-Shri Ram Shaw
Coimbatore, May 9: In a riveting one-hour interaction with Swachhata Warriors, sanitation departments around the country who are striving to keep clean Indian cities ravaged by the virus, Sadhguru, Founder, Isha Foundation lauded their efforts and asserted that appreciation of the sanitary worker is most essential to build a culture of citizen participation in the Swachh Bharat Mission.
‘‘The broom is not the tool that will clean India. It is the active participation of citizens that will play a crucial role in keeping our towns and cities clean,’’ Sadhguru said.
The online interaction was anchored by the Secretary of the Ministry of Housing and Urban Affairs (MoHUA), Durga Shanker Mishra. Several city Municipal Commissioners including those of Madurai, Agra, East Delhi and Surat and the District Magistrate of Ujjain plugged in to interact with Sadhguru besides two sanitation workers from Ghaziabad and Bengaluru. Their video messages were played during the interaction. The Joint Secretary of MoHUA and the Mission Director of Swachh Bharat Vinod Kumar Jindal also participated.
Sadhguru answered questions on the stigmatisation of sanitary workers, overcoming fear and anxiety, lessons for humanity from the virus and waste segregation. Responding to Rajesh, the sanitation worker from Ghaziabad who said that he and his colleagues worked in fear of the virus and stigma, Sadhguru said, “Sweeping the street, keeping it clean is as important as keeping your temple clean, as important as the Prime Minister’s job. There is no one work which is more important than the other.” Sadhguru also offered to release an awareness message on the significance of sanitation workers who are performing nation-building services.
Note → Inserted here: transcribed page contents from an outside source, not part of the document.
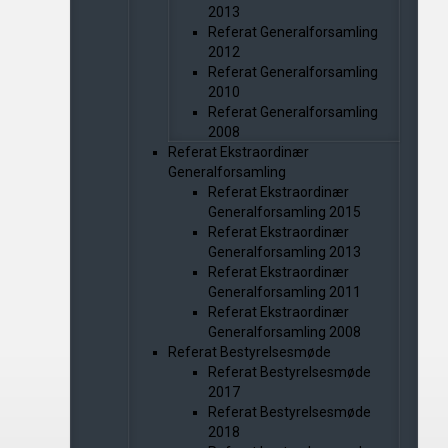
2013
Referat Generalforsamling
2012
Referat Generalforsamling
2010
Referat Generalforsamling
2008
Referat Ekstraordinær
Generalforsamling
Referat Ekstraordinær
Generalforsamling 2015
Referat Ekstraordinær
Generalforsamling 2013
Referat Ekstraordinær
Generalforsamling 2011
Referat Ekstraordinær
Generalforsamling 2008
Referat Bestyrelsesmøde
Referat Bestyrelsesmøde
2017
Referat Bestyrelsesmøde
2018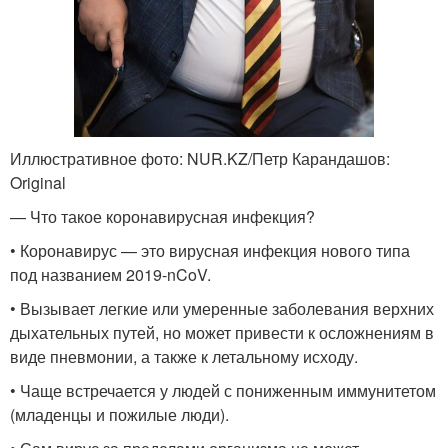
Иллюстративное фото: NUR.KZ/Петр Карандашов:
Original
— Что такое коронавирусная инфекция?
• Коронавирус — это вирусная инфекция нового типа
под названием 2019-nCoV.
• Вызывает легкие или умеренные заболевания верхних
дыхательных путей, но может привести к осложнениям в
виде пневмонии, а также к летальному исходу.
• Чаще встречается у людей с пониженным иммунитетом
(младенцы и пожилые люди).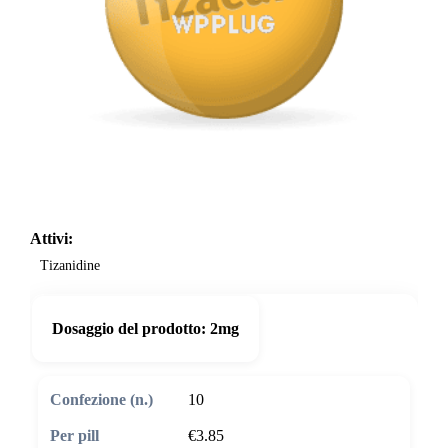
Attivi:
Tizanidine
Dosaggio del prodotto:
2mg
10
€3.85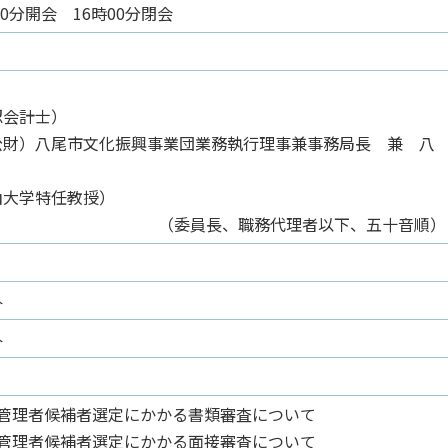
0分開会 16時00分閉会
）
会計士）
財）八尾市文化振興事業団業務執行理事兼事務局長 兼 八
大学特任教授）
（委員長、職務代理者以下、五十音順）
外
外
定管理者候補者選定にかかる書類審査について
定管理者候補者選定にかかる面接審査について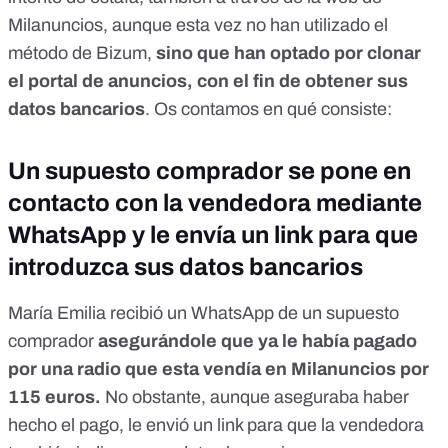
Milanuncios, aunque esta vez no han utilizado el
método de Bizum,
sino que han optado por clonar
el portal de anuncios, con el fin de obtener sus
datos bancarios
. Os contamos en qué consiste:
Un supuesto comprador se pone en
contacto con la vendedora mediante
WhatsApp y le envía un link para que
introduzca sus datos bancarios
María Emilia recibió un WhatsApp de un supuesto
comprador
asegurándole que ya le había pagado
por una radio que esta vendía en Milanuncios por
115 euros.
No obstante, aunque aseguraba haber
hecho el pago, le envió un link para que la vendedora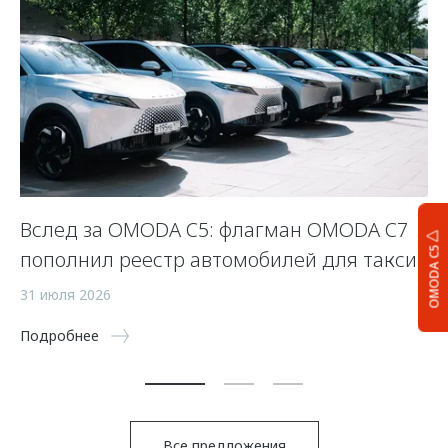
Вслед за OMODA C5: флагман OMODA C7
С
OMODA C5
пополнил реестр автомобилей для такси
п
а
31 июля 2026
5 
Подробнее
По
Все предложения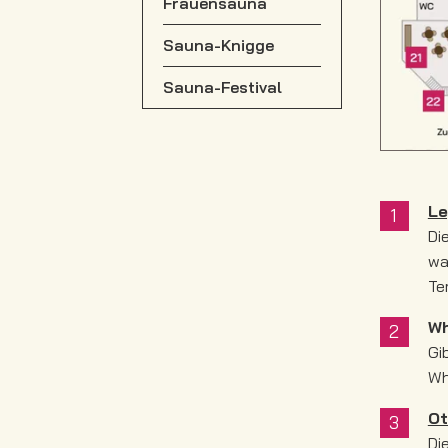
Frauensauna
Sauna-Knigge
Sauna-Festival
Le
Di
wa
Te
Wh
Gi
Wh
Ot
Di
Mamata, a Pourakarmika from Bengaluru, told Sadhguru that she takes pride in keeping the city clean and is motivated by the appreciation and admiration that residents have showered on her and her colleagues during these times. Responding in Kannada, Sadhguru told her that she and her colleagues are performing one of the most critical services without which it would be impossible to keep the Nation clean and thanked her for the services.
In response to a question from Surat Municipal Commissioner Shri. Banchhanidhi Pani on how to deal with the stigmatisation of sanitary workers, Sadhguru said, “When people feel that someone could be a possible carrier, naturally they would like to keep the distance. We should not misunderstand this further distancing as discrimination or stigma” and observed that “sanitation workers, medical workers, doctors, police are being celebrated like never before” for their selfless service despite personal risk.
Speaking on waste segregation, a topic raised by the Mission Director of Swachh Bharat Vinod Kumar Jindal, Sadhguru said there was a need to focus on segregating domestic and industrial waste and for the treatment industry to be incentivised and promoted as an economically lucrative proposition. “Polluting industries must not be allowed to set up their treatment plants; the treatment industry must grow; your effluent should be my business, only then will it become efficient,” said Sadhguru.
Commenting on the need for repeated extensions of lockdown, Sadhguru urged citizens to abide by lockdown norms rigorously in their interest and the interest of the Nation. “This is our opportunity as a generation of people to stand up and show who we are. As Indians, let’s show who we are.”